Crying on the last day of school. Not tears of joy as the next few months will be booger and band-aid free, but tears of sadness and concern upon realizing the students who've received hugs upon entering the classroom for the past 180 days may not be hugged for the next few months.
There's a whole lot more to teaching than decorating a color-coordinated classroom and wearing a cute cardigan paired with comfortable flats. There's more to being an educator than making copies of worksheets and teaching the Pledge of Allegiance. Yes, the material we're teaching IS important. After all, learning is the purpose for school, right?
What's often overlooked though, is that effective elementary teaching involves a relationship. A strong, caring, supportive relationship.
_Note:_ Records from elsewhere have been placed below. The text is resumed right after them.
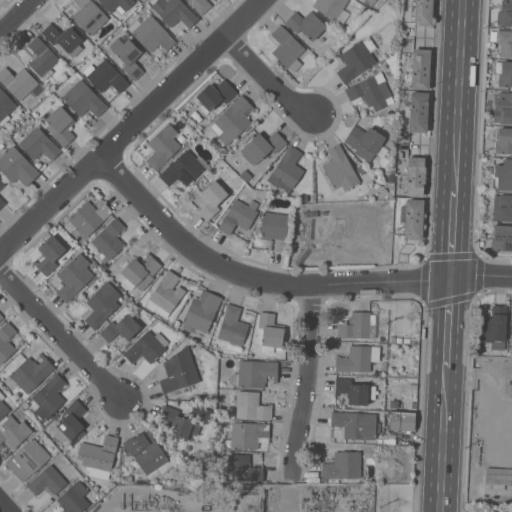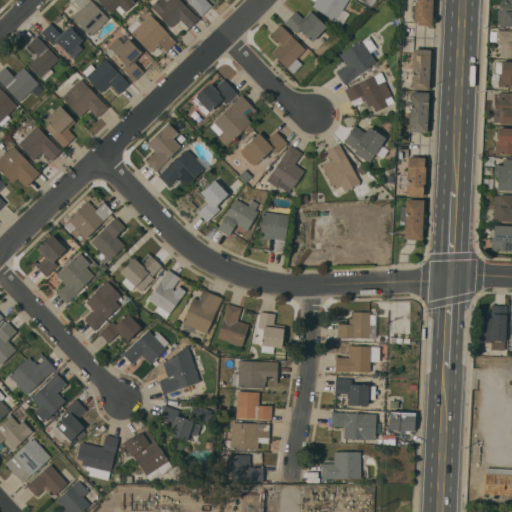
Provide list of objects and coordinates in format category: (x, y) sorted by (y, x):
building: (115, 4)
building: (117, 4)
building: (199, 5)
building: (200, 5)
building: (360, 6)
building: (329, 8)
building: (332, 9)
building: (422, 11)
building: (423, 11)
building: (173, 12)
building: (174, 12)
building: (505, 12)
building: (505, 13)
building: (87, 14)
building: (88, 15)
road: (17, 16)
building: (305, 24)
building: (305, 24)
building: (150, 33)
building: (151, 33)
building: (63, 38)
building: (63, 39)
building: (503, 40)
building: (504, 42)
building: (286, 48)
building: (287, 48)
building: (126, 55)
building: (127, 55)
building: (41, 57)
building: (41, 57)
building: (355, 58)
building: (356, 59)
building: (419, 68)
building: (420, 68)
building: (502, 73)
building: (505, 73)
road: (272, 75)
building: (104, 76)
building: (105, 76)
building: (17, 81)
building: (19, 82)
building: (369, 91)
building: (371, 91)
building: (213, 95)
building: (213, 95)
building: (51, 96)
road: (458, 96)
building: (84, 98)
building: (83, 99)
building: (5, 105)
building: (503, 107)
building: (503, 108)
building: (392, 110)
building: (417, 111)
building: (419, 111)
building: (231, 119)
building: (233, 119)
building: (59, 124)
building: (60, 124)
road: (133, 130)
building: (503, 139)
building: (503, 139)
building: (363, 141)
building: (366, 142)
building: (38, 144)
building: (39, 144)
building: (162, 145)
building: (161, 146)
building: (261, 146)
building: (261, 146)
building: (16, 166)
building: (17, 166)
building: (181, 168)
building: (339, 168)
building: (361, 168)
building: (183, 169)
building: (286, 169)
building: (286, 169)
building: (338, 169)
building: (504, 174)
building: (245, 175)
building: (503, 175)
building: (414, 176)
building: (415, 176)
building: (391, 178)
building: (1, 194)
building: (212, 197)
building: (211, 199)
building: (502, 207)
building: (502, 207)
building: (238, 215)
building: (238, 215)
building: (88, 216)
building: (88, 217)
building: (412, 218)
building: (414, 218)
building: (273, 229)
building: (274, 229)
road: (452, 236)
building: (502, 237)
building: (502, 237)
building: (108, 238)
building: (108, 239)
building: (48, 254)
building: (49, 254)
building: (103, 265)
building: (139, 271)
building: (140, 271)
building: (73, 276)
building: (73, 277)
road: (481, 278)
road: (254, 279)
traffic signals: (450, 280)
building: (166, 293)
building: (166, 293)
building: (101, 304)
building: (102, 304)
building: (201, 310)
building: (201, 311)
building: (1, 316)
building: (379, 316)
road: (448, 323)
building: (494, 324)
building: (510, 324)
building: (511, 324)
building: (231, 325)
building: (354, 325)
building: (355, 325)
building: (232, 327)
building: (494, 327)
building: (119, 328)
building: (120, 329)
building: (269, 329)
building: (270, 332)
road: (60, 334)
building: (6, 340)
building: (144, 346)
building: (147, 346)
building: (357, 358)
building: (357, 358)
building: (179, 370)
building: (178, 371)
building: (30, 372)
building: (31, 372)
building: (254, 372)
building: (255, 373)
road: (301, 378)
building: (353, 391)
building: (49, 396)
building: (198, 396)
building: (48, 397)
building: (250, 405)
building: (251, 405)
building: (3, 406)
building: (203, 413)
building: (70, 420)
building: (401, 420)
building: (402, 420)
building: (71, 423)
building: (176, 423)
building: (178, 423)
building: (354, 424)
building: (355, 424)
building: (13, 431)
building: (13, 431)
building: (247, 433)
building: (248, 434)
road: (444, 439)
building: (147, 453)
building: (147, 455)
building: (101, 457)
building: (101, 457)
building: (27, 459)
building: (27, 459)
building: (342, 465)
building: (342, 465)
building: (241, 467)
building: (242, 468)
building: (117, 476)
building: (130, 478)
building: (498, 480)
building: (498, 480)
building: (46, 481)
building: (47, 481)
road: (288, 492)
park: (391, 497)
building: (73, 498)
building: (74, 498)
road: (10, 500)
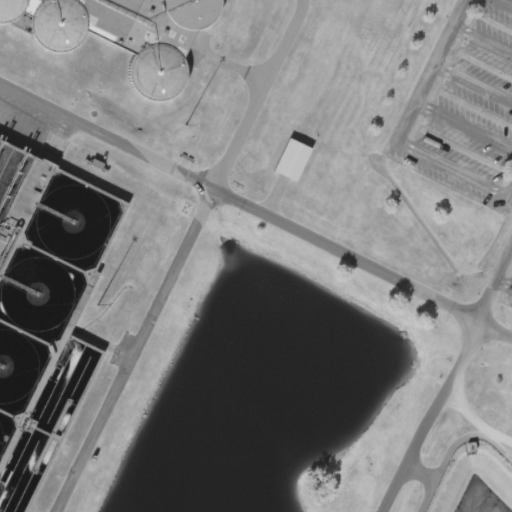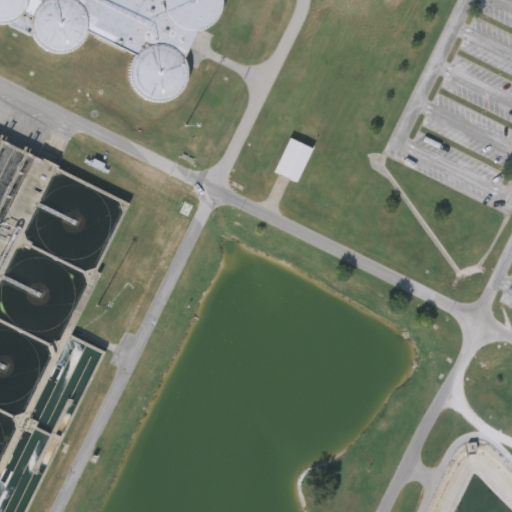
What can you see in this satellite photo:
building: (116, 33)
building: (129, 34)
building: (279, 160)
building: (289, 160)
road: (432, 167)
road: (255, 209)
wastewater plant: (256, 255)
road: (181, 257)
road: (501, 266)
building: (43, 309)
road: (429, 414)
road: (451, 445)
The children need to feel safe and encouraged. Loved. And I don't know about you, but I've not met a single human being capable of genuinely loving 20 [or more] elementary children for eight hours a day, five days a week. It's exhausting, and to be completely honest, some days loving your class is the last thing you want to do.
Those are the days when reliance on Christ is so important. When you want to say ugly things and walk out the door never to return again. Those are the days you must trust that your words aren't being spoken, but God's. When you have no love left to give and your patience ran out a few days before, it's the peace of God in you that is keeping you sane.
To say that the first 12 weeks of this school year have been a struggle would be like comparing the strength of a twist tie to the Incredible Hulk. I have shed more tears than I care to admit and doubted myself as a teacher constantly. Many of my mornings are filled with whining and dragged feet.
My prayer is no longer for more patience and energy, but for God to work in my classroom. I can't speak His name or answer their questions about faith, but I can love them. And whether they recognize it now, next year, or when they graduate high school, I hope that my students think back to first grade and in some form remember that they were loved. They were greeted with a hug, questioned about the results of their soccer games, and given countless band-aids for scrapes so life-threatening you'd need a microscope to see them.
My students are loved. Through disciplines and praises, they are loved. Not only by me, but also by the Creator of the Universe. And before teaching them their ABCs, my first job is to teach them that they are loved. They are loved by some strange, blonde haired teacher, even though she doesn't have to love them. She does it by choice.
My hope is that one day, when first grade is far in their pasts, my students will be open to receiving the love of their Savior and making the choice to love him back. Because after all, if they never learn that humans can love them, how could they ever fathom the love of the Lord Almighty and his son?